TEXTE:
'''
Calendrier chargé au Parlement, où les textes importants se succèdent. Les sénateurs entament ce mardi l’examen en séance du projet de loi « pour la liberté de choisir son avenir professionnel ». Il englobe les réformes de l'apprentissage, de la formation professionnelle et de l'assurance chômage. La majorité sénatoriale LR-UDI partage l’ambition de l’exécutif sur l’apprentissage, mais renforce le rôle des régions et revoit les droits et devoirs pour les chômeurs, notamment en durcissant les sanctions contre la fraude.
Compte personnel d’activité converti en euros
Le texte du gouvernement prévoit, contre l’avis des partenaires sociaux, de monétiser en euros le compte personnel de formation (qui ne sera plus décompté en heures). La commission des affaires sociales du Sénat reste dubitative sur cette réforme. Elle craint qu’elle ne se traduise par une baisse de droits pour les salariés et a introduit une période de transition pour la conversion en euros.
Rôle des régions renforcé pour l’apprentissage
C’est un point important pour le Sénat. Alors que le gouvernement retire aux régions le pilotage de l’apprentissage et le financement de 1,6 milliard d’euros par an, au profit des branches professionnelles, les sénateurs, en bons représentants des collectivités, renforce les régions. « On leur donne la main pour la partie orientation/information. Et on oblige les régions à s’impliquer dans un débat sur les orientations annuelles et pluriannuelles et un dialogue avec France compétence, de manière à ce que les régions puissent reprendre une place plus importante » explique Michel Forissier, sénateur LR du Rhône et corapporteur du texte.
Bonus-malus pour les contrats courts supprimé par les sénateurs
Dans la version d’origine du texte, le gouvernement veut se réserver la possibilité de créer, si aucun accord n’est trouvé au sein des branches, un bonus-malus sur les cotisations patronales à l'assurance chômage afin de limiter le recours aux contrats courts. Les sénateurs ont supprimé cette possibilité. « Les contrats courts, ce ne sont pas des choix de gestion de l’entreprise, c’est une obligation liée à des carnets de commande à courte vue » explique le corapporteur.
Nouvelle donne sur l’assurance chômage après le discours de Macron
Mais depuis hier, la donne a changé sur les contrats courts. Car l’exécutif compte maintenant revoir plus en profondeur les règles. C’est ce qu’a annoncé Emmanuel Macron dans son discours devant le Congrès. « Je souhaite que les partenaires sociaux révisent les règles de l'assurance chômage afin que (…) nous puissions non seulement nous assurer qu'elles récompensent bien davantage la reprise d'activité mais aussi qu'elles incitent à la création d'emplois de qualité », a annoncé le Président, avant un sommet social prévu le 17 juillet. « Le projet de loi avenir professionnel sera modifié en ce sens dans les prochains jours et ces règles seront négociées dans les prochains mois par les partenaires sociaux afin qu’une telle réforme puisse entrer en vigueur au printemps 2019 » a ajouté le chef de l’Etat.
'''
DONNÉES FOURNIES:
'''
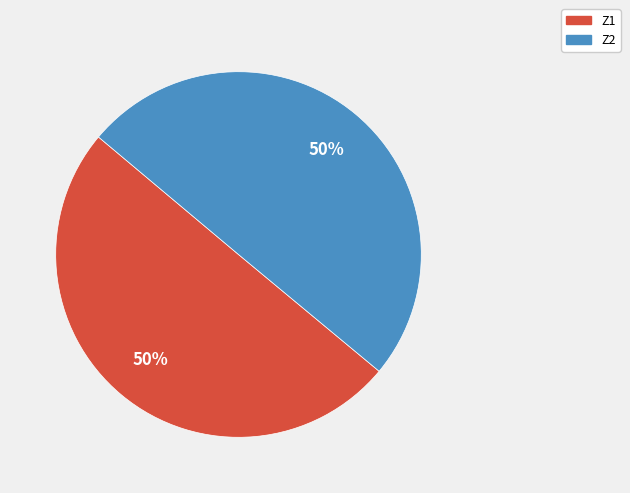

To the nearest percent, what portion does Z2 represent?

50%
'''
'''
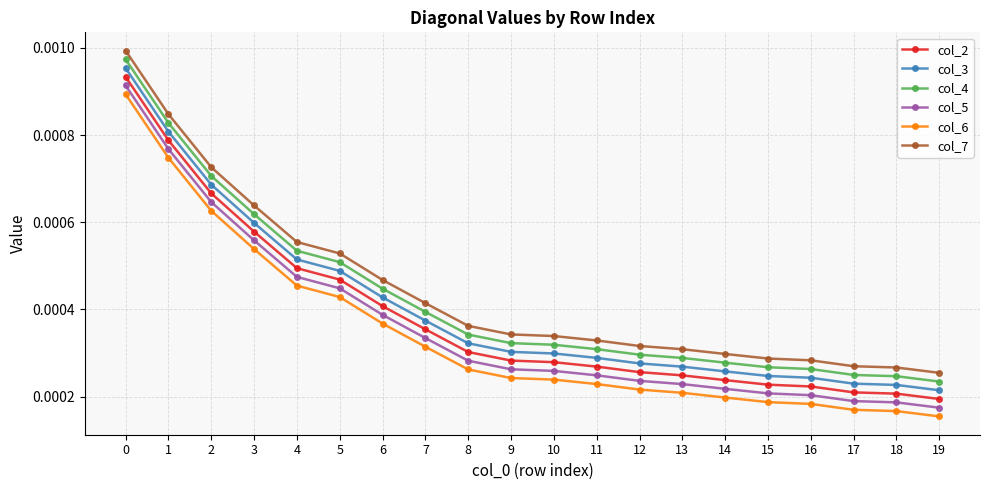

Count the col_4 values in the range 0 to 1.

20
'''
CONSIGNE: Recopiez sans rien modifier le passage du texte sur le projet de loi « pour la liberté de choisir son avenir professionnel » compris entre « Calendrier chargé au » et « contre la fraude. », ces deux segments inclus. Appuyez-vous uniquement sur le texte.

VOTRE RÉPONSE:
Calendrier chargé au Parlement, où les textes importants se succèdent. Les sénateurs entament ce mardi l’examen en séance du projet de loi « pour la liberté de choisir son avenir professionnel ». Il englobe les réformes de l'apprentissage, de la formation professionnelle et de l'assurance chômage. La majorité sénatoriale LR-UDI partage l’ambition de l’exécutif sur l’apprentissage, mais renforce le rôle des régions et revoit les droits et devoirs pour les chômeurs, notamment en durcissant les sanctions contre la fraude.